The 27 oil paintings in her "Crying Out" series are Milly's purest Afro-Cubist expressions and reflected the
social, political, and economic turmoil that engulfed Liberian society. The tumult drove Milly to other African countries in search of a common denominator to art forms, where she found additional inspiration as an artist.
Truly a renaissance woman, Milly is also an architect, a UN conference interpreter and translator speaking
five languages (French, German, Italian, Spanish and English), and a former model (including September 1971 Ebony Fashion Fair poster-model, Essence magazine). Milly's extensive sub-Saharan Africa life, coupled with her personal and professional relationships with Africans from all walks of life (the late President Sekou Toure of Guinea to recording artists Hugh Masekela and Miriam Makeba to uncelebrated market women, students, farmers, and fisherman) have produced a unique perspective from which to artistically represent the essence of the African struggle and spirit of resilience and hope.
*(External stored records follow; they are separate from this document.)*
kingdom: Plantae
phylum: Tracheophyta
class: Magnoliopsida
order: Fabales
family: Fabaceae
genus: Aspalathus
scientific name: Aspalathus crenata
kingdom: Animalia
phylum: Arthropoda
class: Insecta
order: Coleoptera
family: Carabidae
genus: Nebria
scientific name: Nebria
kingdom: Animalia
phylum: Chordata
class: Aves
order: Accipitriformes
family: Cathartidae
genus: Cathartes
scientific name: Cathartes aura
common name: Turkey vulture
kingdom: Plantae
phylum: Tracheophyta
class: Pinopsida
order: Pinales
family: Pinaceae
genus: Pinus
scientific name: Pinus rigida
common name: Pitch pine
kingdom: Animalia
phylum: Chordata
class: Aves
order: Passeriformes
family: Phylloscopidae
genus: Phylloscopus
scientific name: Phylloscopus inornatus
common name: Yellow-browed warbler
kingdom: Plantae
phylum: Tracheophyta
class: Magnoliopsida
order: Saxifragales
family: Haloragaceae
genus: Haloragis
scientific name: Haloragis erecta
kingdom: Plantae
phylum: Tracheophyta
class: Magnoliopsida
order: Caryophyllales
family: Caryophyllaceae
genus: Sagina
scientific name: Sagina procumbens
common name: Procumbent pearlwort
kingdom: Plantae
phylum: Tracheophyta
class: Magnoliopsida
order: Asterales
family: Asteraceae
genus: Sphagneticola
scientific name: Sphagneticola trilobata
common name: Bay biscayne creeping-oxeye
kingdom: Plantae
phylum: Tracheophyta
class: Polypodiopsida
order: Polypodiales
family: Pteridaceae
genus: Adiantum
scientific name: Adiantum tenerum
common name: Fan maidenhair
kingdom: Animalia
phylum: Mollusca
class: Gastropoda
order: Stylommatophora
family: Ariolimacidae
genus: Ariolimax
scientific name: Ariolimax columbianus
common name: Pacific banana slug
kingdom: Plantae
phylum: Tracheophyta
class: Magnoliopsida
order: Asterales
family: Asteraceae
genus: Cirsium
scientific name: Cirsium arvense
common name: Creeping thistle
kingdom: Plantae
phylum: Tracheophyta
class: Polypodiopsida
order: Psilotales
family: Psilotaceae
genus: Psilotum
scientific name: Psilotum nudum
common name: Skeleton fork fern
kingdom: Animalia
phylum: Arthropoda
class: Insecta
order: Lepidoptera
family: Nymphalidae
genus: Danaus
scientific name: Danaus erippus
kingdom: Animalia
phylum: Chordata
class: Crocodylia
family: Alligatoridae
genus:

Milly is also a founding member of the Union of Liberian Artists an organization that creates a forum for the exchange of personal experiences in various refugee camps, motivates young self-taught artists to develop their skills, hosts art exhibits and promotes their works.
Retired since 1998, and mother of five adult children and twenty grandchildren, Milly now focuses all her time on painting. As she reflects on her artistic track record over some five decades, impressions of mindset redirection, national reconciliation, and reconstruction in her native Liberia can easily be seen in the vibrant colors of Afro-Cubism.